Zurückgehende Bevölkerungszahl ist Hauptargument für Gebietsreform
Zudem verwies Krombholz darauf, dass nicht nur die Thüringer Statistiker von einer in Zukunft deutlich sinkenden Einwohnerzahl im Freistaat ausgingen, sondern auch das Statistische Bundesamt und die Bertelsmann-Stiftung. Sie hätten jeweils eigene Prognosen erstellt, deren Ergebnisse aber sehr dicht beieinander lägen. Für 2030 rechne die Stiftung für Thüringen mit 1,955 Millionen Einwohner, das Bundesamt mit 1,943 Millionen Thüringern. „Wenn unsere Zahl angezweifelt wird, zweifelt man also eigentlich gleich drei Studien an“, gab der Präsident zu bedenken.

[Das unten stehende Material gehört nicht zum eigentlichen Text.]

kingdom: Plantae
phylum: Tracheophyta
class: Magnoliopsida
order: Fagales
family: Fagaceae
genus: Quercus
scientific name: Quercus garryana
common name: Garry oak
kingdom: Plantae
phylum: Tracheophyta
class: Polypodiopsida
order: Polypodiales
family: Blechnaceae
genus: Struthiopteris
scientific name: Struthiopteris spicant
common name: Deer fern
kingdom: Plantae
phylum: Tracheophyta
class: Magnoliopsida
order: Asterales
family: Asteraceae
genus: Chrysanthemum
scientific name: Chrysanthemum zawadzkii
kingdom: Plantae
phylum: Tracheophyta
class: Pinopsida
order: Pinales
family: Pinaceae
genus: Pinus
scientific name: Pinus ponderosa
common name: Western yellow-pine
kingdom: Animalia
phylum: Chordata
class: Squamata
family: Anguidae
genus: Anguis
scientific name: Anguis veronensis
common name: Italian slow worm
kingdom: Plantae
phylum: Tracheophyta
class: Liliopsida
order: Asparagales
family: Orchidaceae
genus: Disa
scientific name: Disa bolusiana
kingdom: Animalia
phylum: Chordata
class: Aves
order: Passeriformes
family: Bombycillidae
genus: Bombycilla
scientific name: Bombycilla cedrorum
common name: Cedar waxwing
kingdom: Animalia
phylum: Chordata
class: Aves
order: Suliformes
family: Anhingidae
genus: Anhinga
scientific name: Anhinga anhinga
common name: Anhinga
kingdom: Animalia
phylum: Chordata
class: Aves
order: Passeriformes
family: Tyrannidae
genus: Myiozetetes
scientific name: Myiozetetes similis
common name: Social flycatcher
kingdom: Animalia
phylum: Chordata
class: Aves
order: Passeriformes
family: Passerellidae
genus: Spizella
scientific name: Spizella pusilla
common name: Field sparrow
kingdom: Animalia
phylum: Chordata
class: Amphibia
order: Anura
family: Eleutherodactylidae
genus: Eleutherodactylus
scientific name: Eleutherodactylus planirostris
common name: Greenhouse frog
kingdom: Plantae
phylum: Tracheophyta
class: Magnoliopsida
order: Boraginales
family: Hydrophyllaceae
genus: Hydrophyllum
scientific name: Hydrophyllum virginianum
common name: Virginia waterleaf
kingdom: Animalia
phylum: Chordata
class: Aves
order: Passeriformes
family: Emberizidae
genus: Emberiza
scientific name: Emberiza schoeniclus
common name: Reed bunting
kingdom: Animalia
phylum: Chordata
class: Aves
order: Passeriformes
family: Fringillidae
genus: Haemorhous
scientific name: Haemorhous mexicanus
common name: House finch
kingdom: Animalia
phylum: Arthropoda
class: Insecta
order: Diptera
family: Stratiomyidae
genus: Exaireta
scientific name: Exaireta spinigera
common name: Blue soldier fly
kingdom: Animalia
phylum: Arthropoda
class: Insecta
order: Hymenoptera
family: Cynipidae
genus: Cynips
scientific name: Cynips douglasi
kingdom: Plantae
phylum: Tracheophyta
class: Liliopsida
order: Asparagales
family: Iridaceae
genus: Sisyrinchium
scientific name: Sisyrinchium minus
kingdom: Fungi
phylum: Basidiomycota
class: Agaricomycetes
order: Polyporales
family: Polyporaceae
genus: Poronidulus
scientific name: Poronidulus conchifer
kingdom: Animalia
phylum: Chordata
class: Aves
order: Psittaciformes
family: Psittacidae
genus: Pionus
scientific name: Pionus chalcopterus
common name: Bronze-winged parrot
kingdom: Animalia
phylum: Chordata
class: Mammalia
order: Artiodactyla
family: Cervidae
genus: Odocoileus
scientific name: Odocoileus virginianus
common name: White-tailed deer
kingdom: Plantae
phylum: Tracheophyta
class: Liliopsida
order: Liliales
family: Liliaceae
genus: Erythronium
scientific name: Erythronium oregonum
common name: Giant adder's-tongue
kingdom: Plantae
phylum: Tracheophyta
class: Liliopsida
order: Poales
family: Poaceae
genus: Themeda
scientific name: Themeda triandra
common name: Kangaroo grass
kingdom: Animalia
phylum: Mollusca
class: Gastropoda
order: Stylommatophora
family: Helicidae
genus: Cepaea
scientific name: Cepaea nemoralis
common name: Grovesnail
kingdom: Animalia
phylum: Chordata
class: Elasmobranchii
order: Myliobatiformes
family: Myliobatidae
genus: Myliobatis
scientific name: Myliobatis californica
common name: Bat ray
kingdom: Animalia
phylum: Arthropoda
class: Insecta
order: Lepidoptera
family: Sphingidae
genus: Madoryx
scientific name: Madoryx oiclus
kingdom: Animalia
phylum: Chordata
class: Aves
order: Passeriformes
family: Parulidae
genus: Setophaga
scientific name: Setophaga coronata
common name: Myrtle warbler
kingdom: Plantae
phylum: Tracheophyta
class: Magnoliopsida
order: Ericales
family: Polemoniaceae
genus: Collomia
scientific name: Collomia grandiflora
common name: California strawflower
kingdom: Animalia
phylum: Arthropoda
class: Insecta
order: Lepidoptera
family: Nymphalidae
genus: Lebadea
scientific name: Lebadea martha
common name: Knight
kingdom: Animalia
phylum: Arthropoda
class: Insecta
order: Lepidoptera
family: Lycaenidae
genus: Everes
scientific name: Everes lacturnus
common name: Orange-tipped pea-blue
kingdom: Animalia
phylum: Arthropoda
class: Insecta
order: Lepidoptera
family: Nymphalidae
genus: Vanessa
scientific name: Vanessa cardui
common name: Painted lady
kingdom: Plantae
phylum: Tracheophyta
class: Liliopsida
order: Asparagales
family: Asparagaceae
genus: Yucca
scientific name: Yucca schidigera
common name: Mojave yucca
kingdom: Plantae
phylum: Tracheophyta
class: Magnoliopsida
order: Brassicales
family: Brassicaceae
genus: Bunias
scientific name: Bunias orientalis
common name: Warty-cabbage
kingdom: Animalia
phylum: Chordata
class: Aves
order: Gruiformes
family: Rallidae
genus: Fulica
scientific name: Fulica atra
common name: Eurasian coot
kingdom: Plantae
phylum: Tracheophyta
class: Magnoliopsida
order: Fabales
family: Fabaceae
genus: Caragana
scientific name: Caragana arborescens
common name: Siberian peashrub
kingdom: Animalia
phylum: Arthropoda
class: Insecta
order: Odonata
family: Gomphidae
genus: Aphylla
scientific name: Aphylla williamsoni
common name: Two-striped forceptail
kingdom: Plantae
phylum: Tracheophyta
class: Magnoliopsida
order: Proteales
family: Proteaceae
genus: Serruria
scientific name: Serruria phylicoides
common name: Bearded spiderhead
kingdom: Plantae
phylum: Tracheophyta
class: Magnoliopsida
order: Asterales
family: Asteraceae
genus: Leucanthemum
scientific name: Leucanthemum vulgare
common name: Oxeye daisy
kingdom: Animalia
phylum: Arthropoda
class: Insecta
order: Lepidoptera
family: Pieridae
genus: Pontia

Die zurückgehende Bevölkerungszahl in Thüringen ist das Hauptargument von Linke, SPD und Grünen für die geplante Verwaltungs-, Funktional- und Gebietsreform. Deren Befürworter argumentieren, wenn es weniger Thüringer gebe, müssten sich auch die Strukturen und die Verwaltungen mitändern. Kritiker der Reform halten aber regelmäßig dagegen, dass es sei zu kurz gedacht sei, nur auf Einwohnerzahlen und Gebietsgrößen zu schauen, ohne zu prüfen, wie leistungsfähig die vorhandenen Verwaltungen und Strukturen seien.